Saint Thomas contre les Spartiates

Préambule : ce qui suit est la réécriture d’un article que j’avais posté  il y a cinq ans, sur un blog précédent.

Devant un film, on est comme Saint Thomas, on croit ce qu’on voit. D’instinct on interprète les images comme la représentation d’une réalité objective, et ça marche d’autant mieux quand le film a une apparence “réaliste”.

C’est sûrement pour cela qu’une incohérence ou un faux raccord peuvent nous “sortir du film”, avec plus ou moins de facilité selon l’intensité de notre suspension consentie de l’incrédulité.

Il y aurait toute une discussion à avoir sur le “réalisme” que beaucoup trop de films mettent en avant comme un gage de qualité, mais c’est un autre sujet. J’ai surtout envie de parler de films qui exploitent notre confiance implicite dans les images pour servir leur narration et nous surprendre.

ATTENTION – Ça va spoiler !

Certains films nous balancent sans prévenir des images qui ne représentent pas la réalité intradiégétique objective mais un mensonge, ou une perception déformée de cette réalité.
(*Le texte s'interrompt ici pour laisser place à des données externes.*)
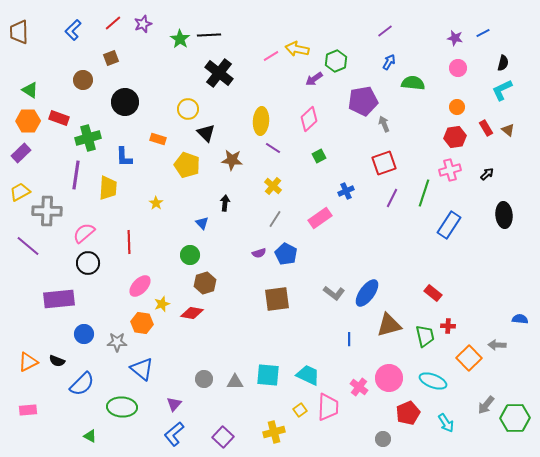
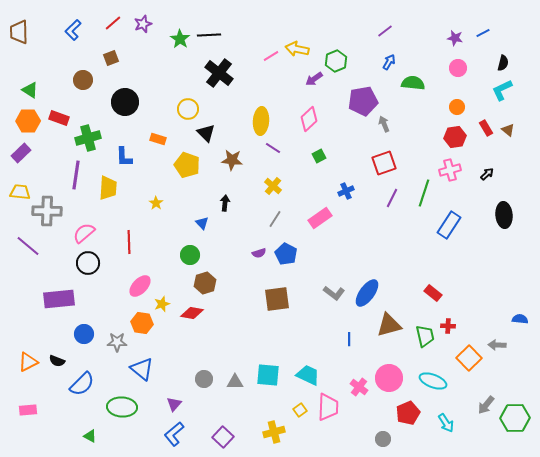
yellow trapezoid at (20, 192): rotated 35 degrees clockwise
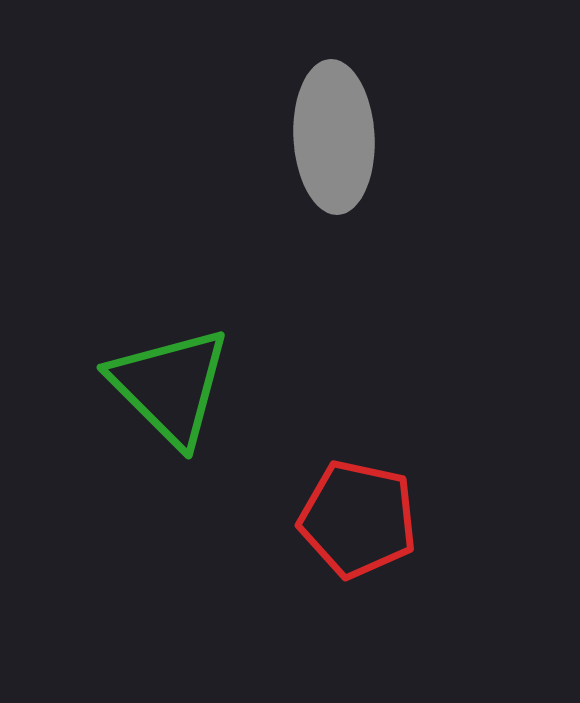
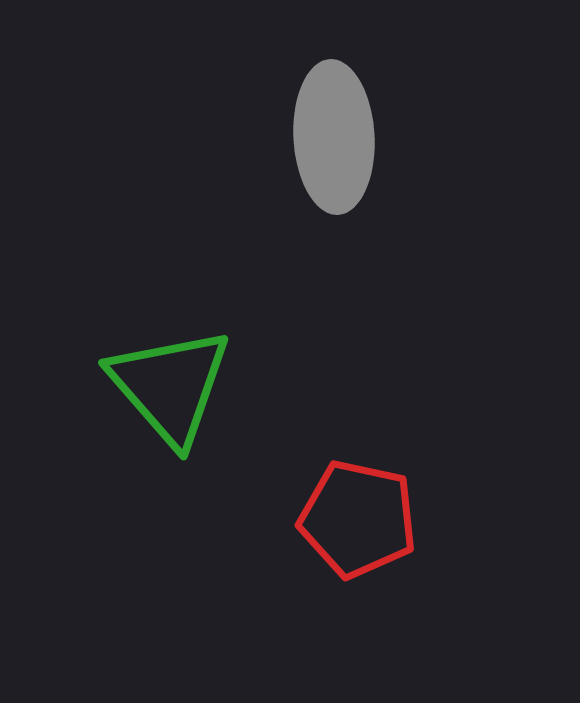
green triangle: rotated 4 degrees clockwise
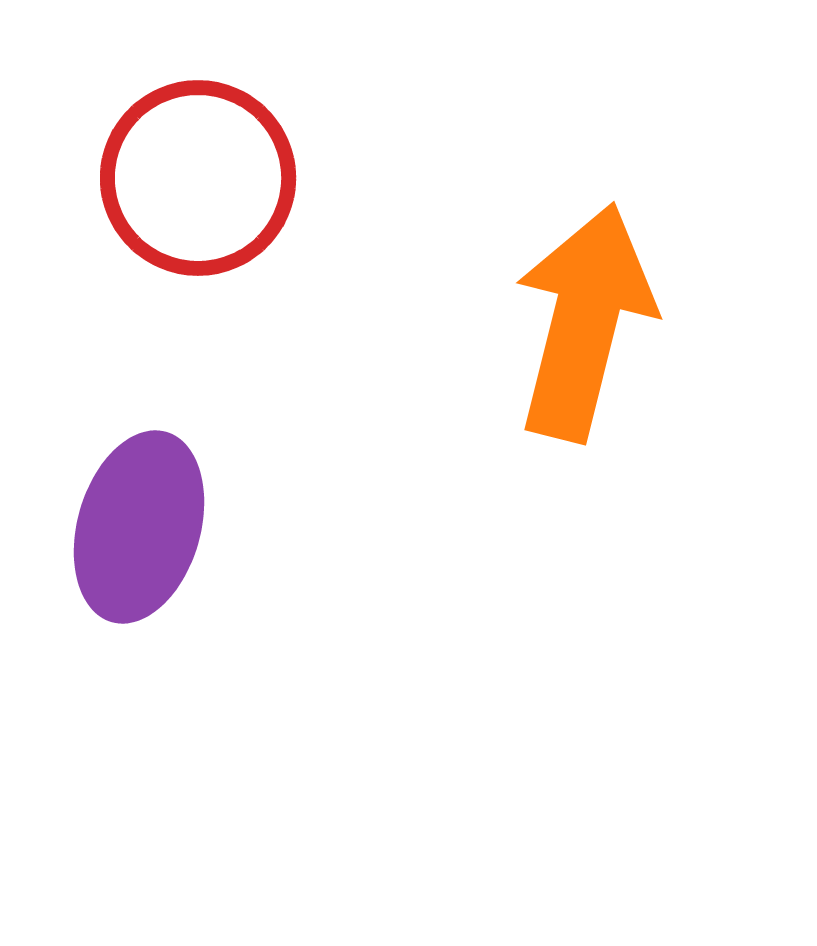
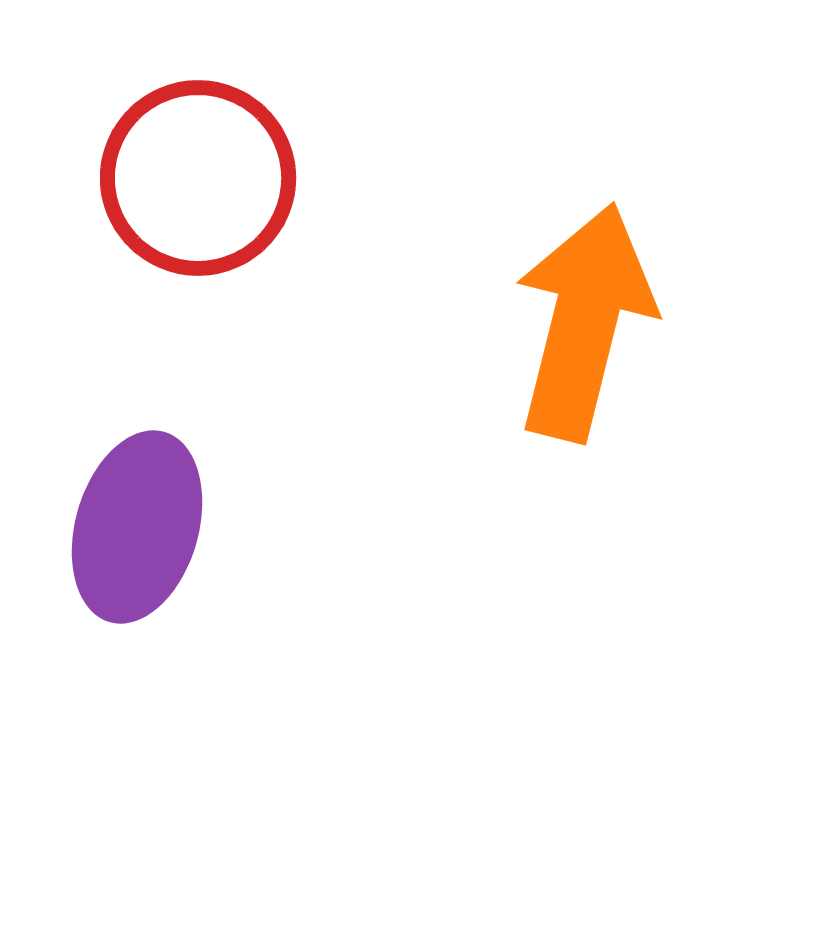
purple ellipse: moved 2 px left
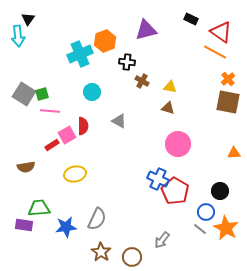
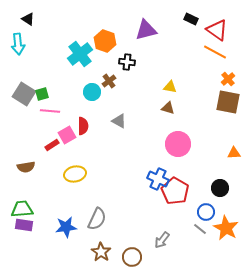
black triangle: rotated 32 degrees counterclockwise
red triangle: moved 4 px left, 2 px up
cyan arrow: moved 8 px down
orange hexagon: rotated 20 degrees counterclockwise
cyan cross: rotated 15 degrees counterclockwise
brown cross: moved 33 px left; rotated 24 degrees clockwise
black circle: moved 3 px up
green trapezoid: moved 17 px left, 1 px down
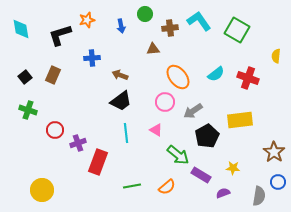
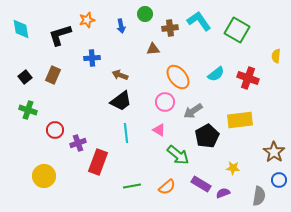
pink triangle: moved 3 px right
purple rectangle: moved 9 px down
blue circle: moved 1 px right, 2 px up
yellow circle: moved 2 px right, 14 px up
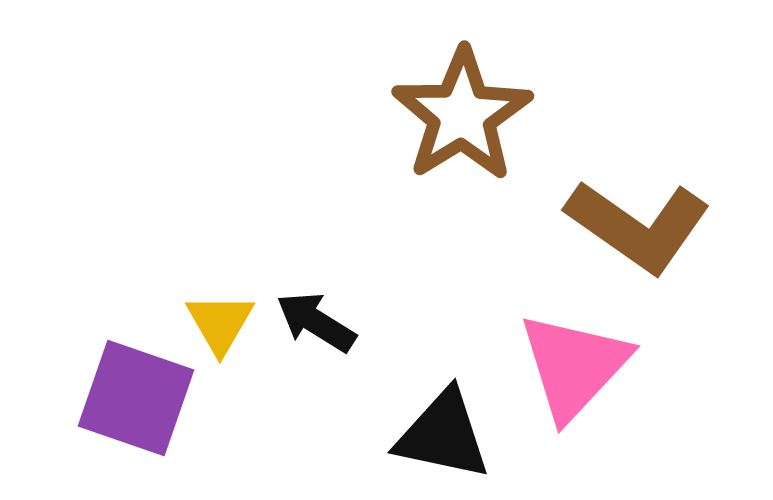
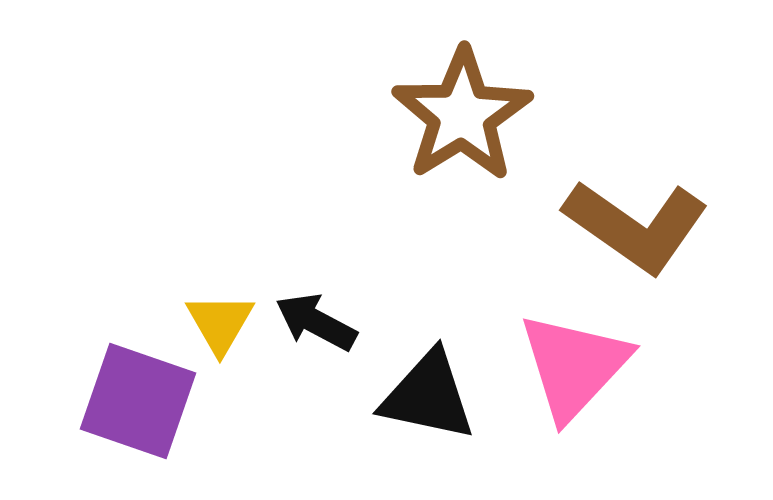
brown L-shape: moved 2 px left
black arrow: rotated 4 degrees counterclockwise
purple square: moved 2 px right, 3 px down
black triangle: moved 15 px left, 39 px up
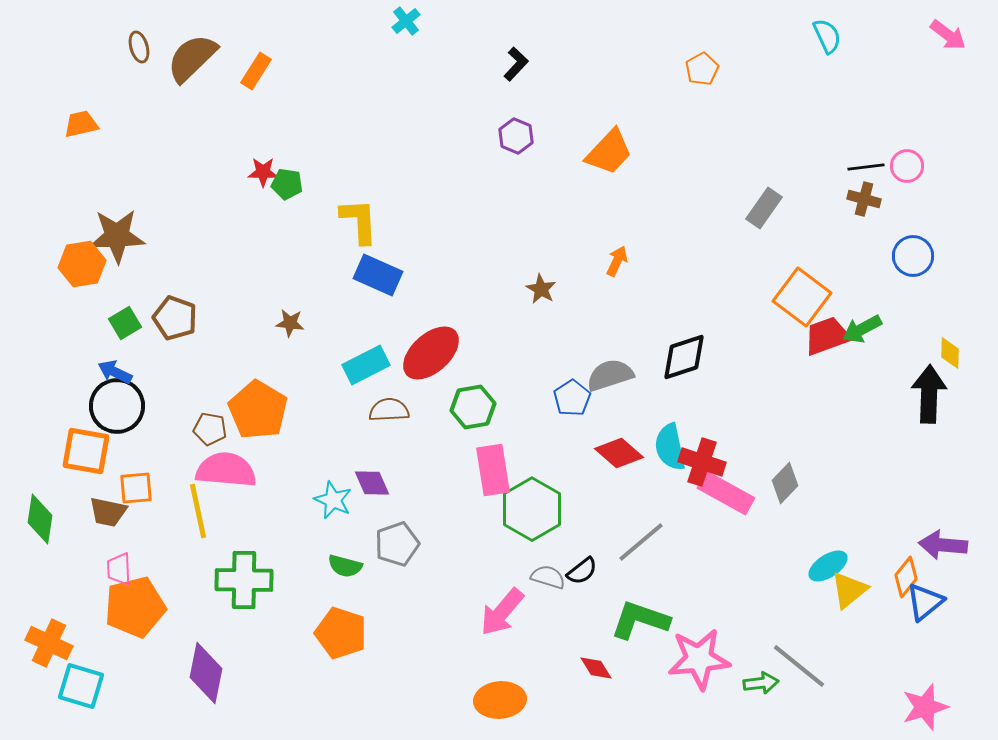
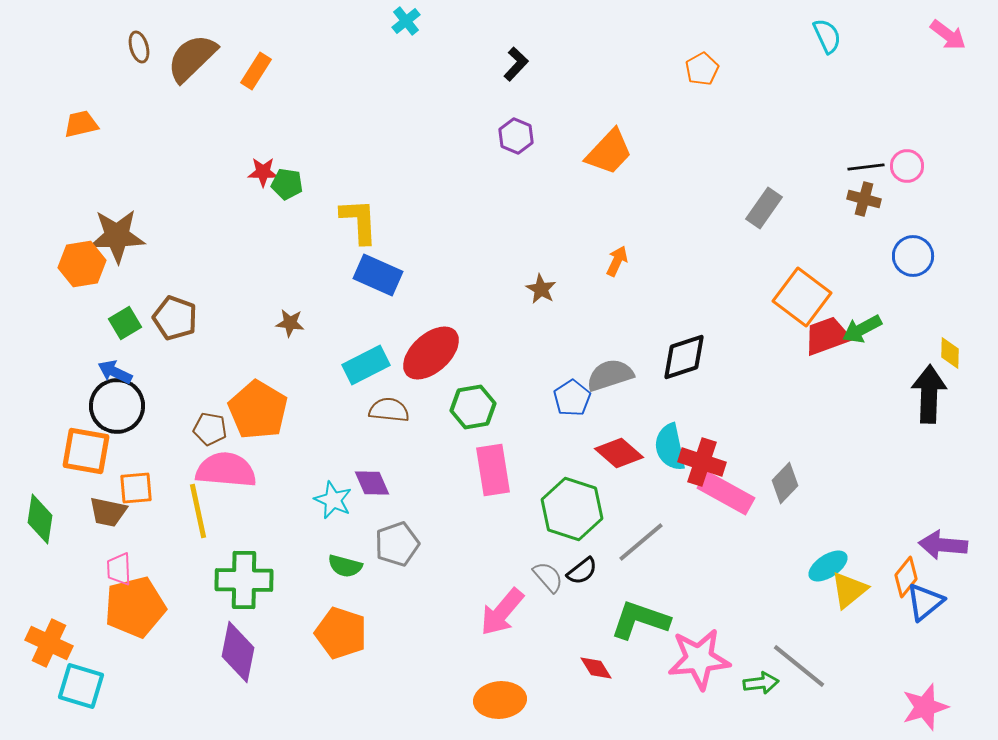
brown semicircle at (389, 410): rotated 9 degrees clockwise
green hexagon at (532, 509): moved 40 px right; rotated 12 degrees counterclockwise
gray semicircle at (548, 577): rotated 32 degrees clockwise
purple diamond at (206, 673): moved 32 px right, 21 px up
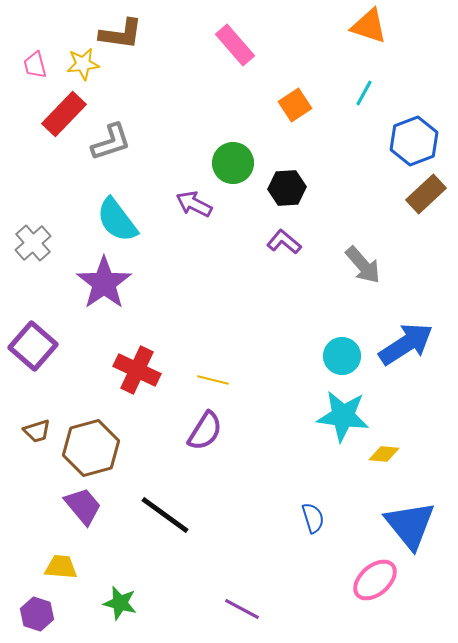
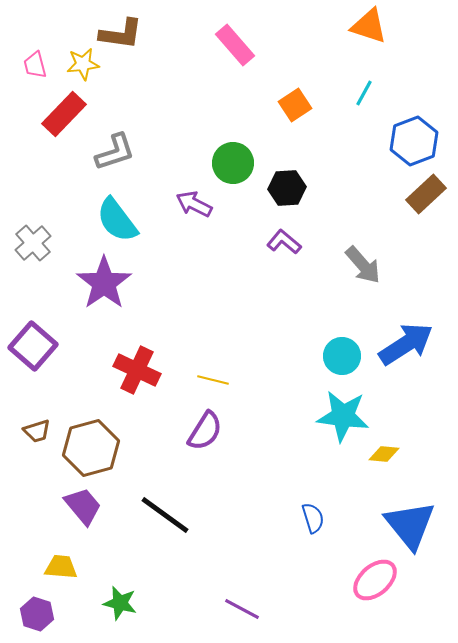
gray L-shape: moved 4 px right, 10 px down
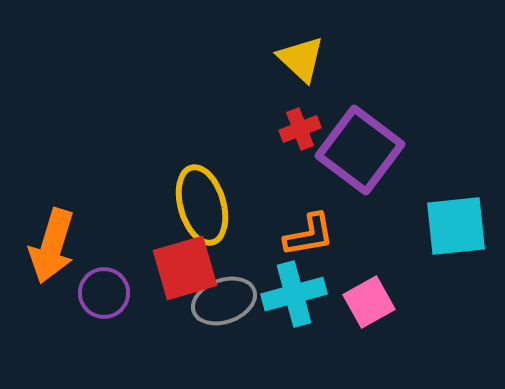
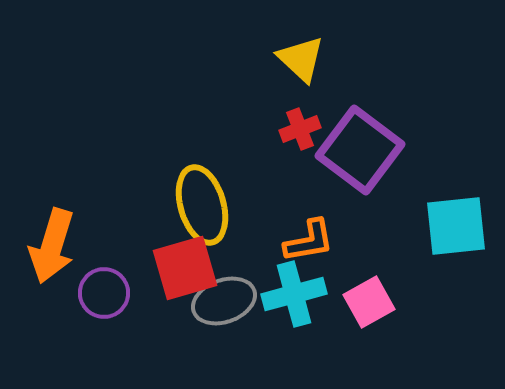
orange L-shape: moved 6 px down
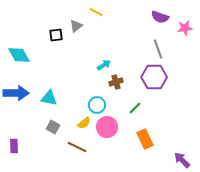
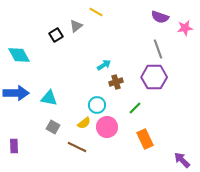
black square: rotated 24 degrees counterclockwise
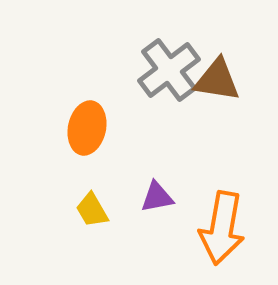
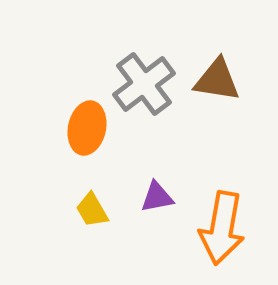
gray cross: moved 25 px left, 14 px down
Si je vous dis Usual Suspects, Fight Club ou Perfect Blue, vous voyez de quoi je veux parler, n’est ce pas ?

Usual Suspects est très représentatif, tellement sa majeure partie n’est que la mise en images d’un mensonge raconté par qui-vous-savez à ses interlocuteurs. À la fin du film, on se sent aussi blousé que les flics, parce qu’on a cru à l’histoire. D’une certaine manière, le personnage ment tellement bien, que même la pellicule y croit. Mais assez simplement, Usual Suspect pousse plus loin que d’habitude les mécanismes d’un film d’arnaque. C’est parce qu’on se croit juste dans un film de gangsters qu’on se laisse aussi bien prendre au piège et manipuler.

Dans Fight Club ou Perfect Blue, ce détournement des images donne corps à la folie ou à la perte de repère d’un personnage. La scène où Mima se réveille en rafale dans Perfect Blue m’avait bien retourné la tête.

Dans le genre on pourrait aussi citer Memento ou le 6ème sens, mais le film dont je voudrais parler est plus inattendu. Il s’agit de 300.

Un peu à la façon de Usual Suspects, 300 met en image une histoire racontée par un de ses personnages, mais attend la fin pour nous révéler qu’il s’agit d’un “récit dans le récit”.

300 ne se déroule pas aux Thermopyles en -480 mais juste avant la bataille de Platées, un an après. Le seul survivant des Thermopyles raconte à ses potes la bataille héroïque des spartiates face à l’armée innombrable de Xerxès, ainsi que la lutte tout aussi héroïque de la reine de Sparte face aux manigances politiques des Perses. Il n’était pas à Sparte à ce moment ? Qu’à cela ne tienne, il a quand même tous les détails, même des trucs intimes… parce qu’il pipote.

Il fait ça pour galvaniser les soldats avant le combat. Dans de telles circonstances, est-ce que le mec va faire un rapport circonstancié et certainement démoralisant de la mort des 300, ou est-ce qu’il va transformer ça en fresque épique pour bien booster l’adrénaline de toute sa bande ? Bien sûr qu’il va en faire des caisses. Il transforme Léonidas en un ptin de super-héros et déshumanise l’ennemi au maximum. C’est de la propagande pure et dure, pas subtile en plus (on parle de Miller et Snyder).

J’apprécie cette grille de lecture. Elle me permet de prendre du recul avec le récit et d’apprécier son aspect mythologique/irréaliste, tout en gardant à l’esprit son côté propagandiste relou qui devient ainsi plus intradiégétique qu’autre chose.

Cependant, dans Usual Suspects le retournement de situation est l’élément essentiel du récit, comme pour le 6ème sens. Dans le cas de 300 je ne suis pas convaincu que Snyder ait pensé le final comme un encouragement à relativiser le propos du film.

Au final, était-ce utile de ressasser ce sujet vieux de cinq ans ? Je pense. Cela a alimenté, au moins un peu, mes réflexions sur la fiction, la mythologie et le cinéma.